Both read and write results are nearly identical, which is expected since disk activity is primarily driven by the workload, and the workload remains consistent across all tests.
The charts show the running processes during the test. Even though new functionality is introduced in newer Windows versions, the difference is limited to a maximum of two additional processes. This largely explains why there is little to no measurable performance difference between the Windows releases.
Conclusion
Based on the results of this research, Windows 11 25H2 does not introduce any significant performance or scalability regression for VDI environments when compared to 23H2 and 24H2 in our labtests. While the hypothesis anticipated a slightly higher footprint due to expanded AI capabilities and additional background services, the measured impact remains marginal and well within acceptable boundaries for enterprise EUC deployments.
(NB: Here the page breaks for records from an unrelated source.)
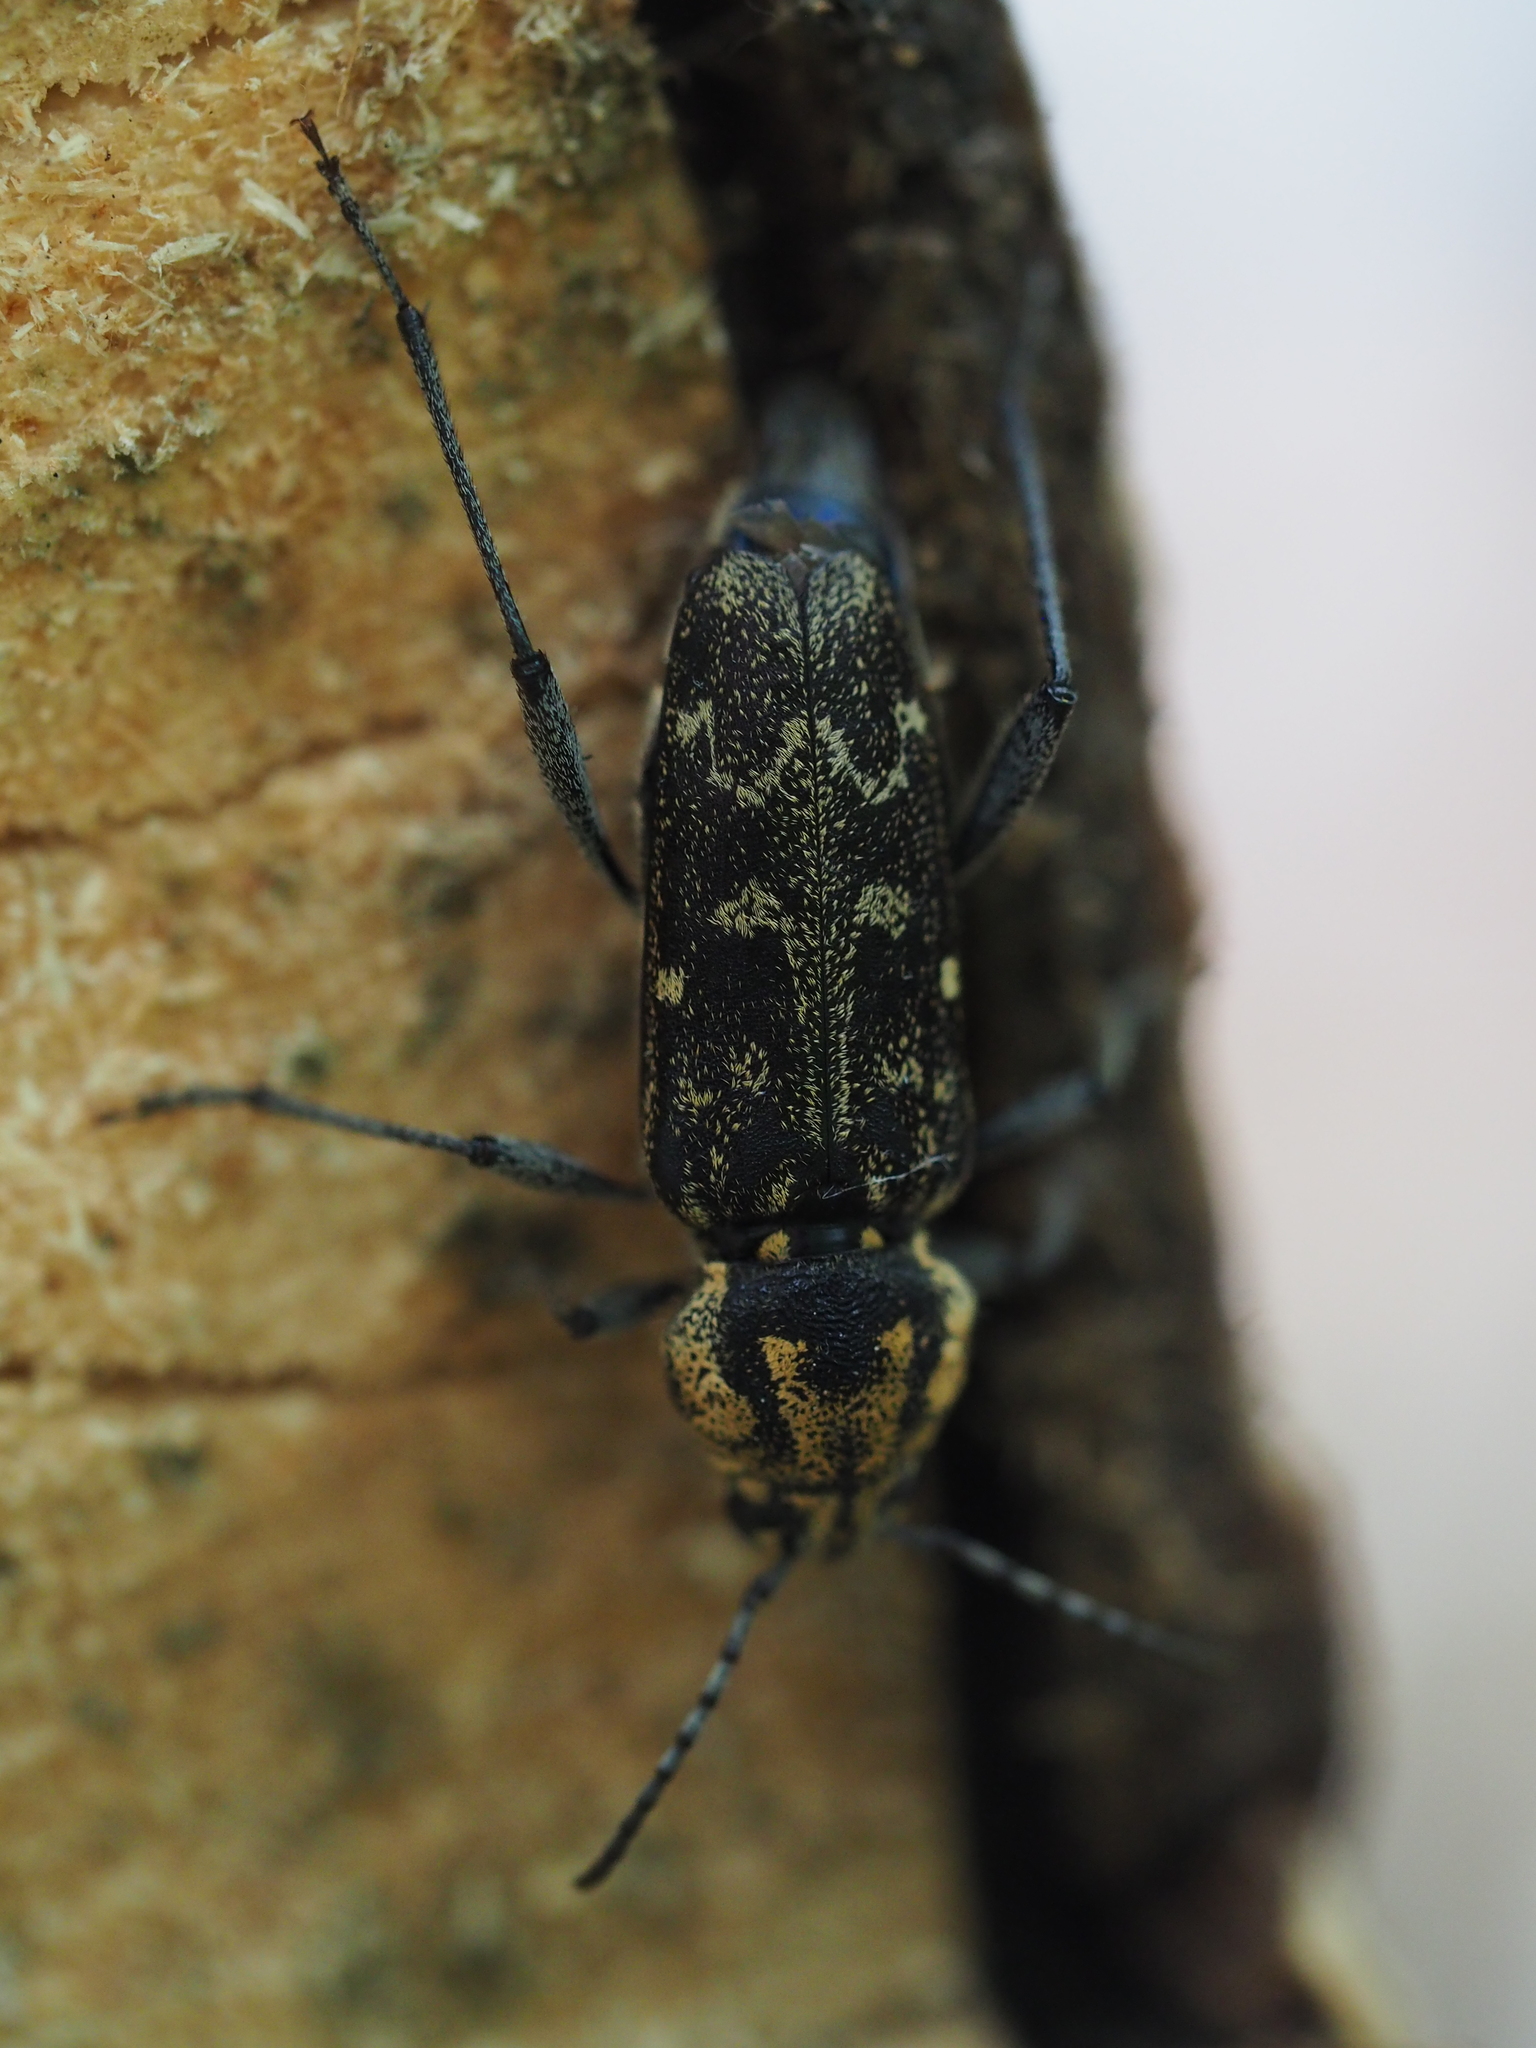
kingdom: Animalia
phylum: Arthropoda
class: Insecta
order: Coleoptera
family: Cerambycidae
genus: Xylotrechus
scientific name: Xylotrechus rusticus
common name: Grey tiger long-horned beetle
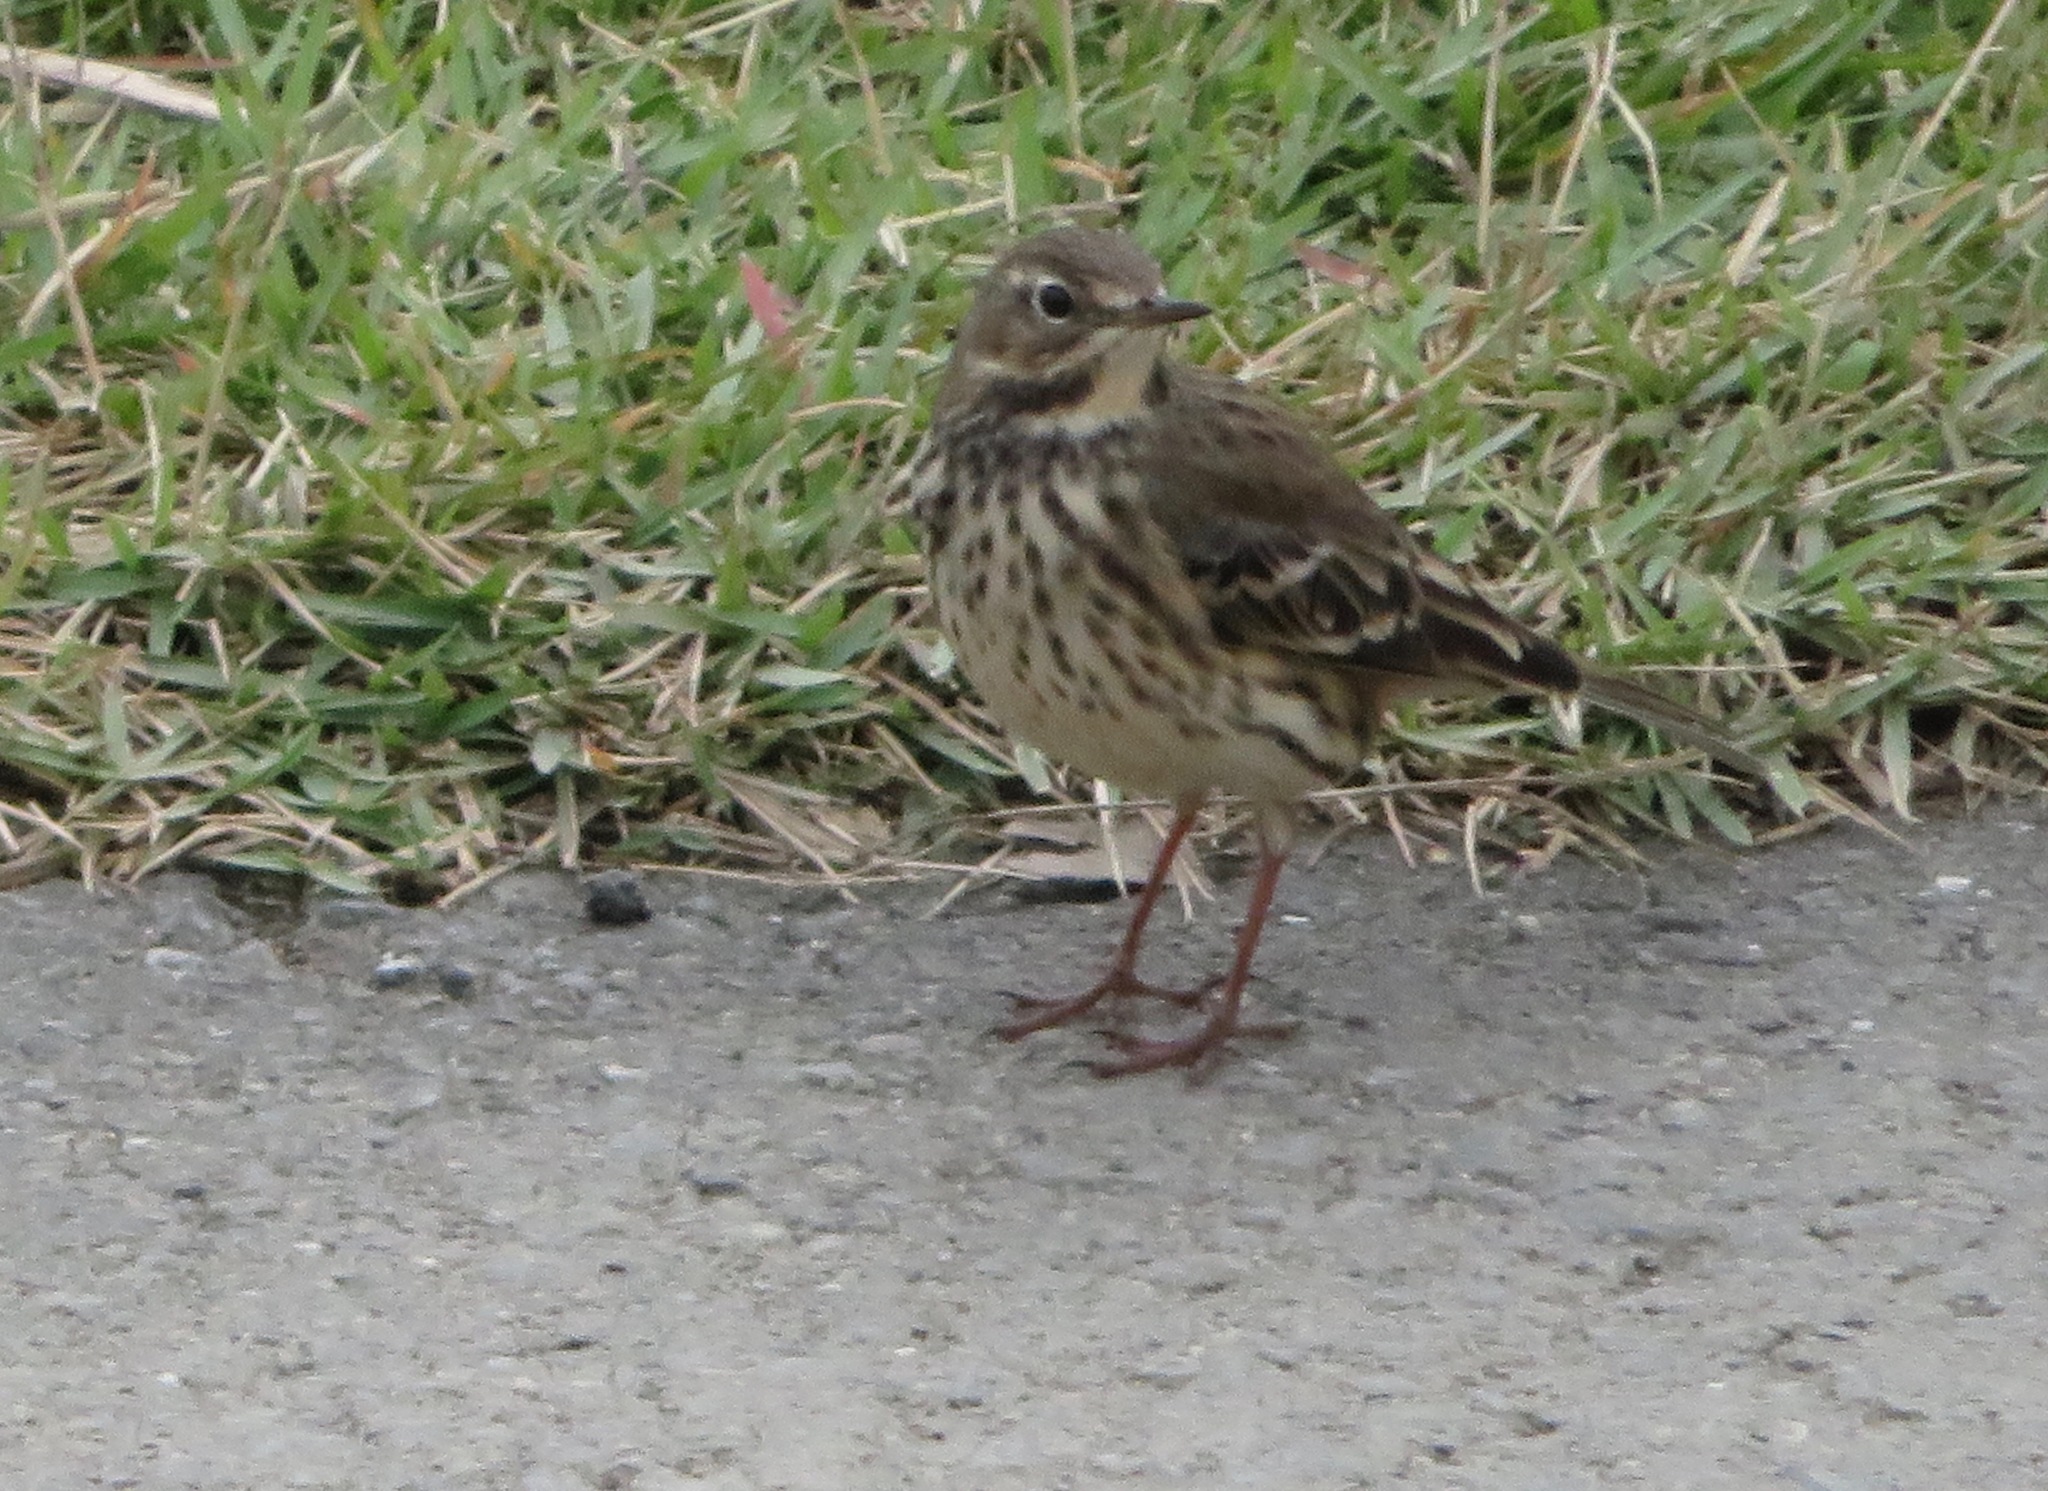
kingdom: Animalia
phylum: Chordata
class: Aves
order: Passeriformes
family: Motacillidae
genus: Anthus
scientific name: Anthus rubescens
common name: Buff-bellied pipit
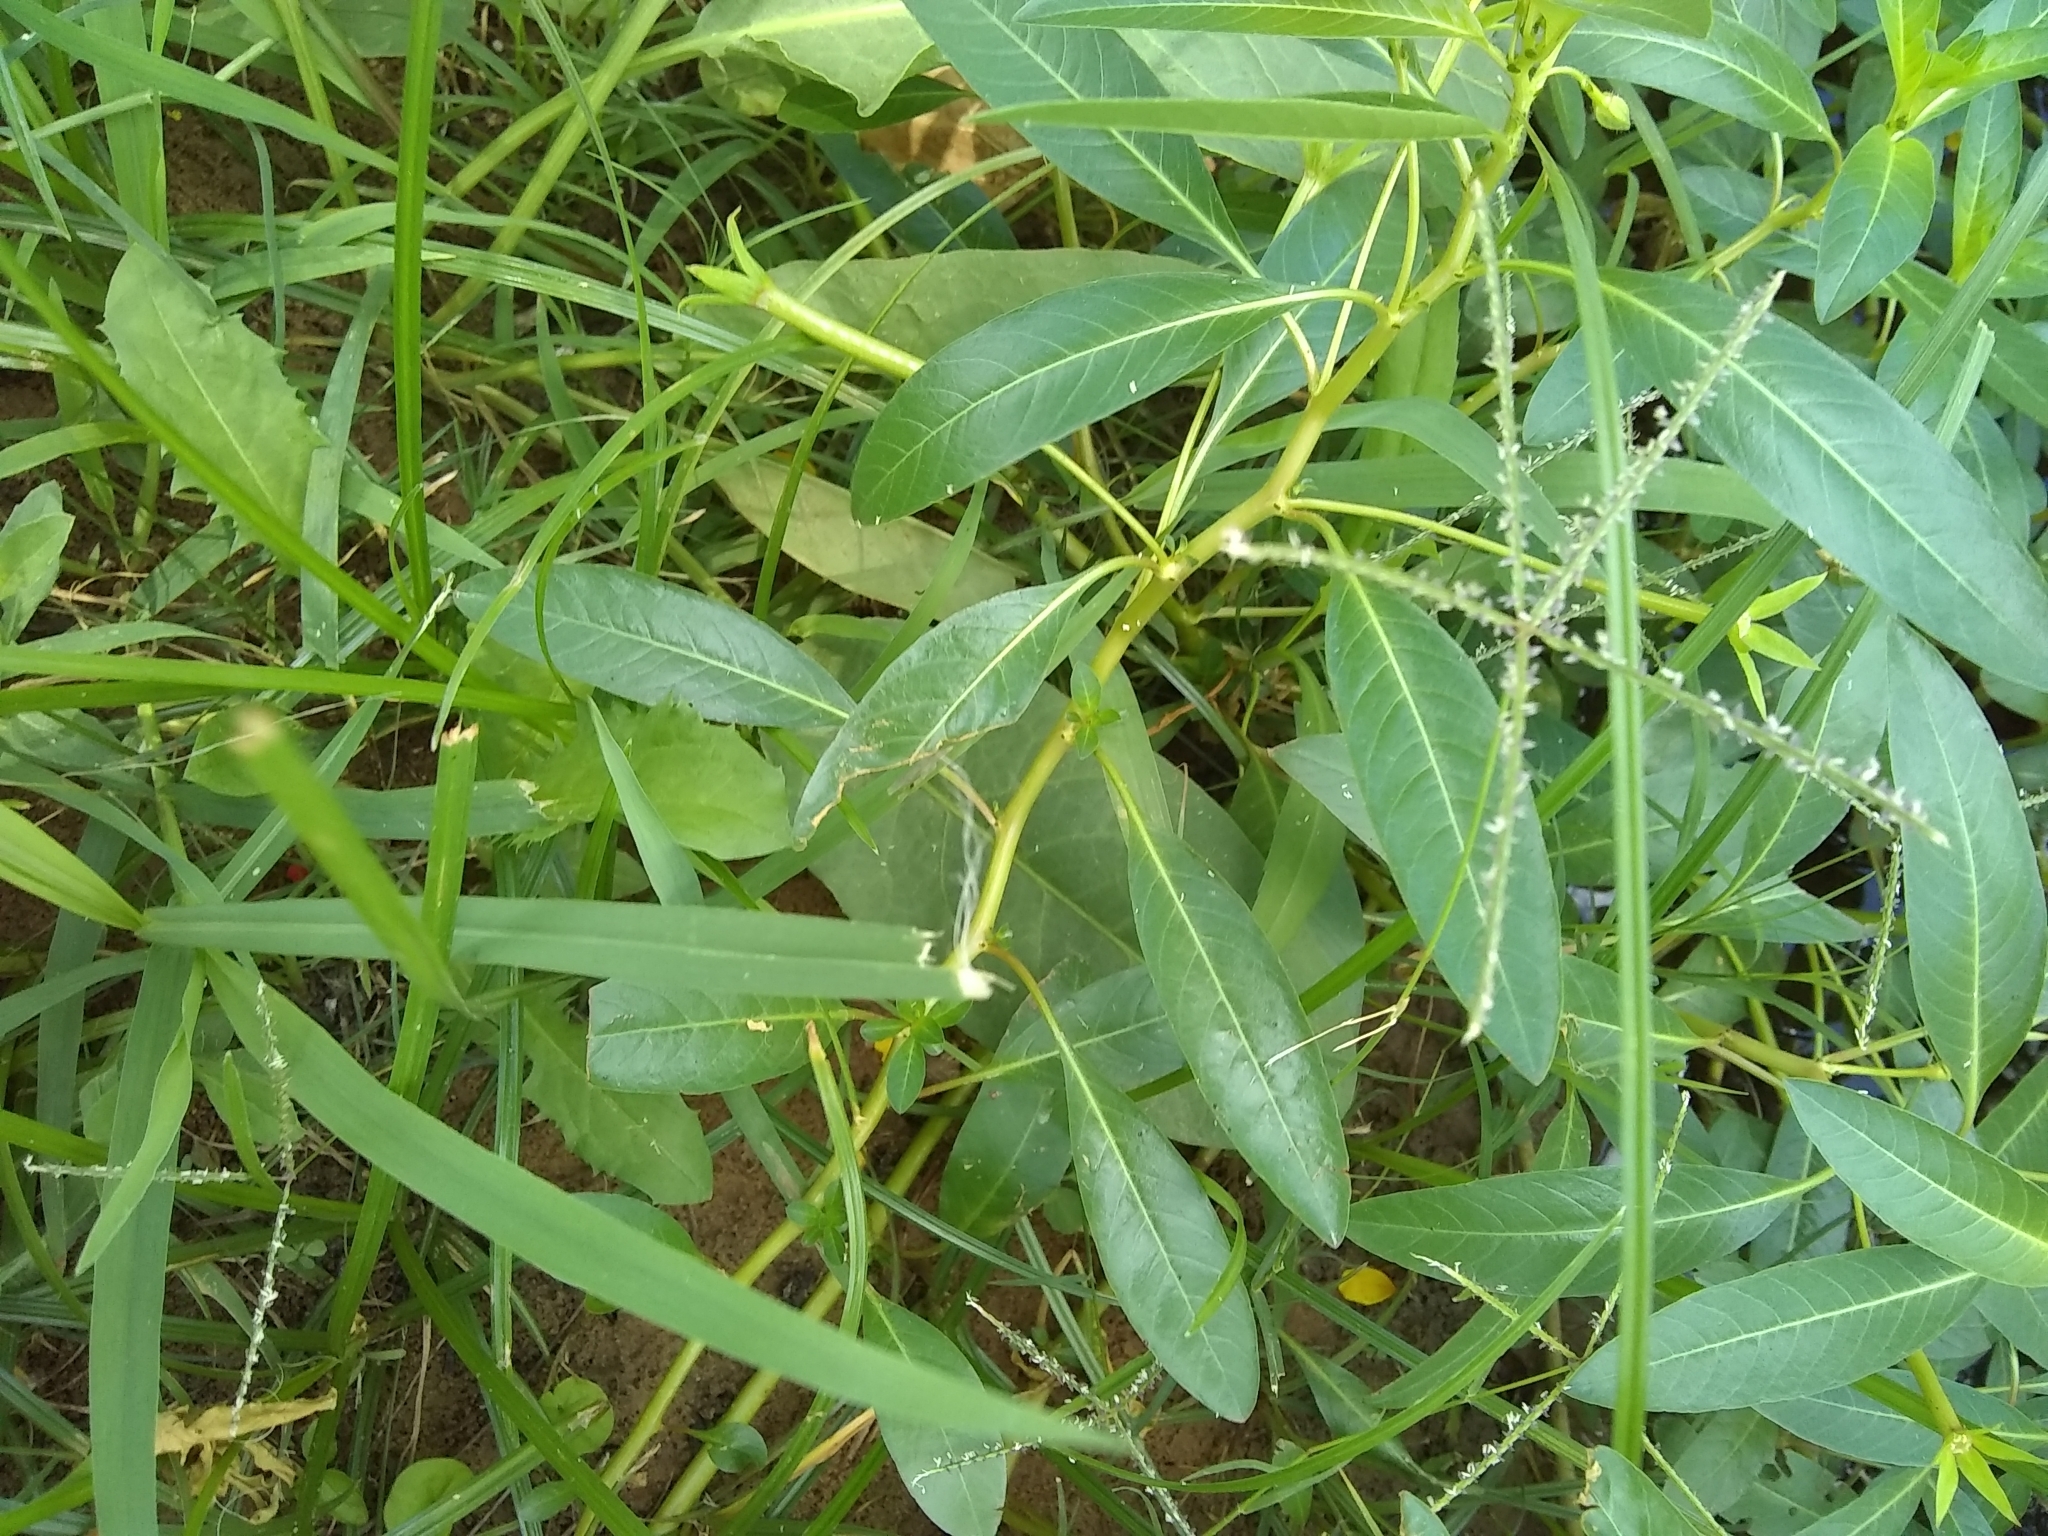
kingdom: Plantae
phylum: Tracheophyta
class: Magnoliopsida
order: Myrtales
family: Onagraceae
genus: Ludwigia
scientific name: Ludwigia peploides
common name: Floating primrose-willow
From both a hypervisor and virtual machine perspective, CPU and memory utilization show only minimal increases, with differences so small that they are unlikely to affect user density or end-user experience in real-world scenarios. Disk activity remains effectively unchanged, confirming that workload behavior, not the OS version, continues to be the dominant factor for storage performance. The observed increase in the number of running processes in 25H2 provides a plausible explanation for the slight rise in resource usage, but this does not translate into a practical scalability concern.
In short, Windows 11 25H2 appears to be a predictable evolution rather than a disruptive release for VDI. For EUC architects and VDI administrators, the takeaway is clear: from a performance and scalability standpoint, there is no reason to delay adoption of Windows 11 25H2. As always, validating the OS in your own environment and workload is best practice, but based on this data, 25H2 can be introduced with confidence without sacrificing scalability or user experience.